EXERCISE OBJECTIVE
Where in the records does the word "מיליון" occur? Copy each line in which it does.

INPUT FOR THIS TASK
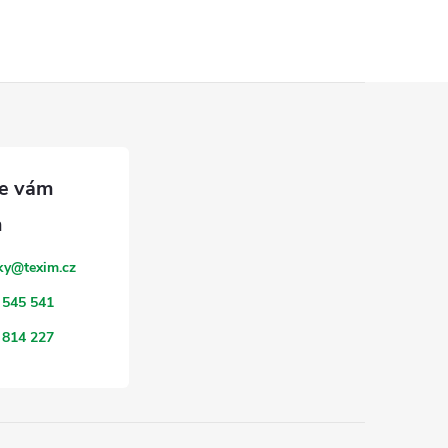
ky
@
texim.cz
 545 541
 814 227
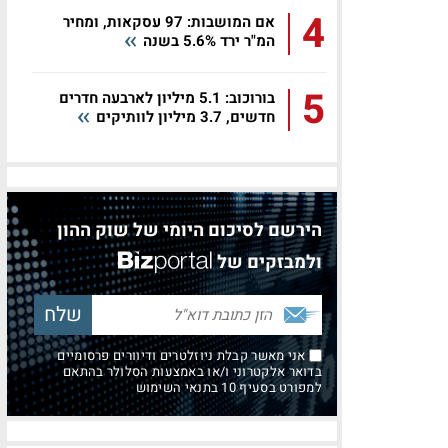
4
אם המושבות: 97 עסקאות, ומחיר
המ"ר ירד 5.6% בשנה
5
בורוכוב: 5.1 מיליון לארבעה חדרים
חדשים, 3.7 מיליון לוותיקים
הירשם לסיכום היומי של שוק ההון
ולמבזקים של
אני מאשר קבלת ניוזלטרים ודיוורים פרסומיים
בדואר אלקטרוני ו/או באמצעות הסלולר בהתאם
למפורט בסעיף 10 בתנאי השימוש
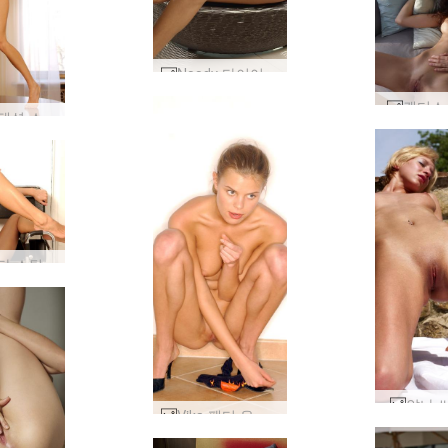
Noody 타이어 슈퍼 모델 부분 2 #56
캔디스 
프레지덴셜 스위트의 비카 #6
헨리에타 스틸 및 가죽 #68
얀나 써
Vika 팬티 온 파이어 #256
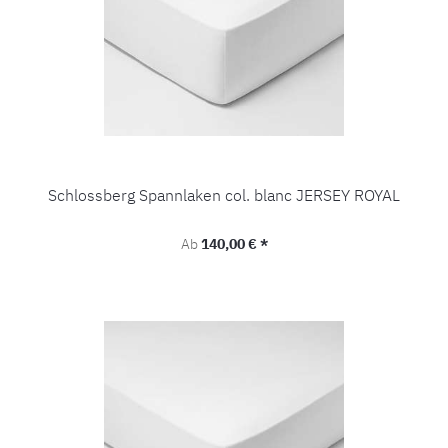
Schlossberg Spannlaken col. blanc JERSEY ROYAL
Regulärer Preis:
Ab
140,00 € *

COMPLETED EXERCISE
בורוכוב: 5.1 מיליון לארבעה חדרים
חדשים, 3.7 מיליון לוותיקים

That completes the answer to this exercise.